Curandera
El ‘hágalo usted mismo’ y el síndrome de Ikea, aplicados a enfermedades desatendidas por una precarizada sanidad pública, arrasan en las playas españolas


No es que yo pretenda que el contacto con el mar eleve nuestras almas hacia el vapor de la conversación filosófica o, por el contrario, la haga descender a ese nivel disfrutón en el que las olas nos huelen a paella y la paella nos huele a ola, mientras el sol regenera esqueleto y memoria de otros veranos. Rompiendo capas fotoprotectoras, el sol alcanza ese plexo, que no por cualquier cosa recibe el nombre de solar, y te ensancha el corazón. Pero como no hay bien que por mal no venga, y para ciertas naturalezas puras los tomates son una bendición vitaminada, mientras que, para otras naturalezas más corrompidas por los placeres del buen comer y pimplar, representan un veneno que sube a niveles intolerables el ácido úrico, el sol también puede ser origen de tumores y lesiones incompatibles con la vida. Esta cavilación nace de las conversaciones que escucho en mis paseos por la playa. Ustedes me podrían afear el poner la oreja, pero poner la oreja es consustancial a mi oficio. Incluso en los horarios playeros juveniles se oyen relatos espeluznantes sobre frecuencias evacuatorias y mononucleosis. El verano y sus desnudeces multiplican nuestra conciencia del cuerpo en lo que el cuerpo tiene, no solo de juncal, sino sobre todo de mortal. La covid agranda esta conciencia barroca.

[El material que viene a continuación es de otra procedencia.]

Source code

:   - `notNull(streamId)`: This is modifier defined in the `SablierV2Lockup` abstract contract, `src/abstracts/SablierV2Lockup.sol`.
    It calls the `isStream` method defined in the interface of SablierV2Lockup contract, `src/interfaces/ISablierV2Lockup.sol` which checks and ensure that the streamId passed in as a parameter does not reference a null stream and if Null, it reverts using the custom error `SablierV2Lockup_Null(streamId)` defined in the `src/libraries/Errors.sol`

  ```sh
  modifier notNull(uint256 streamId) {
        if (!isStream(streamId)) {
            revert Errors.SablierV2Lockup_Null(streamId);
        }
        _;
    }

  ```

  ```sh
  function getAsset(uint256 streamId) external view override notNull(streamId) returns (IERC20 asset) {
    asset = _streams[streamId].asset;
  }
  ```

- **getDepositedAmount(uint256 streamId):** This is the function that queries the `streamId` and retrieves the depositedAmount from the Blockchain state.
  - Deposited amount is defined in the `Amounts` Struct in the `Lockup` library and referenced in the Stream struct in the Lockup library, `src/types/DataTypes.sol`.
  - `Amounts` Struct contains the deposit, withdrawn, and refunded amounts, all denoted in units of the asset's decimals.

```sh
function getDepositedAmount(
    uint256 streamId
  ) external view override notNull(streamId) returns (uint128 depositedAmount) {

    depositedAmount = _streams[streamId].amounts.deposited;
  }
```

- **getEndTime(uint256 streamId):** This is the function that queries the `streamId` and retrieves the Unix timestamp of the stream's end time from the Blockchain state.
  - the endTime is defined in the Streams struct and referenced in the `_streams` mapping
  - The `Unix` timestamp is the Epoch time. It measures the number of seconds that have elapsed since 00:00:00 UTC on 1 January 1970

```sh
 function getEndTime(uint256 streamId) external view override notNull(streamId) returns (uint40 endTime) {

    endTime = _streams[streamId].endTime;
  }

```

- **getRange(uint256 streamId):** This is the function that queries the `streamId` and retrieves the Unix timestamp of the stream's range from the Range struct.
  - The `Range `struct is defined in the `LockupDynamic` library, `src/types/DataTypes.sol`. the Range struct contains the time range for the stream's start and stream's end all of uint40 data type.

“¿Tú qué estatinas tomas?, ¿cuántos miligramos?”; “Yo me hago papillas de alpiste que reducen naturalmente el colesterol. Déjate de estatinas”; “¿Ocho y medio, catorce, ¡qué barbaridad! ¿Te doy una pastilla de las mías?”; “El otro día me quité un uñero siguiendo un tutorial. Y tan pimpante”; “¿Te has bebido una cerveza después del supositorio? La interacción es terrible”; “¿Y esa manchita? Déjame mirar, ¿tiene relieve?, ¿te pica? Los melanomas…”; “Ayer estuve viendo House: tengo lupus, fijo”. Traumatólogos y urólogas usan la santa paciencia cuando dolientes de toda condición acuden a sus consultas con diagnósticos predefinidos. El hágalo usted mismo y el síndrome de Ikea, aplicados a enfermedades desatendidas por una precarizada sanidad pública, arrasan en las playas españolas. El doctor Rosado y Saber vivir, médicos televisivos en plan cinema verité, en conjunción con series de hospitales coadyuvaron a la espectacularización de la vida infecciosa y al nacimiento de esa medicina pop que nos hace dudar de la conveniencia del autodidactismo cuñadista y desear el retorno de Sinué, el egipcio, y los sacerdotes del templo. Echo una mágica entraña de animal a la fogata y veo: las facultades de Medicina impartirán sólo cursillos, y cada estudiante hará prácticas y vivisecciones con sus propios órganos. Todo el mundo opinará sobre el tratamiento de sus macroadenomas hipofisarios y granulomas piógenos. Para algo son suyos. Nada es más nuestro que nuestras inflamaciones. Luego hay personas sensatas que dicen que a quién se le ocurrió la feliz idea de que podíamos elegir nuestra vacuna preferida, como si tuviéramos criterio o las vacunas fueran fragancias embotelladas. Esto sucedió. Mientras tanto, háganme caso: las llaves huecas curan los orzuelos, y el tomate es fatal para el ácido úrico. Los callos, sin embargo, convienen a los gotosos —las gotosas son más raras— y, si le duele mucho, déjese de tonterías, no se encomiende ni a dios ni al diablo y tome alopurinol. A un pariente mío se lo recetó su tabernero de confianza.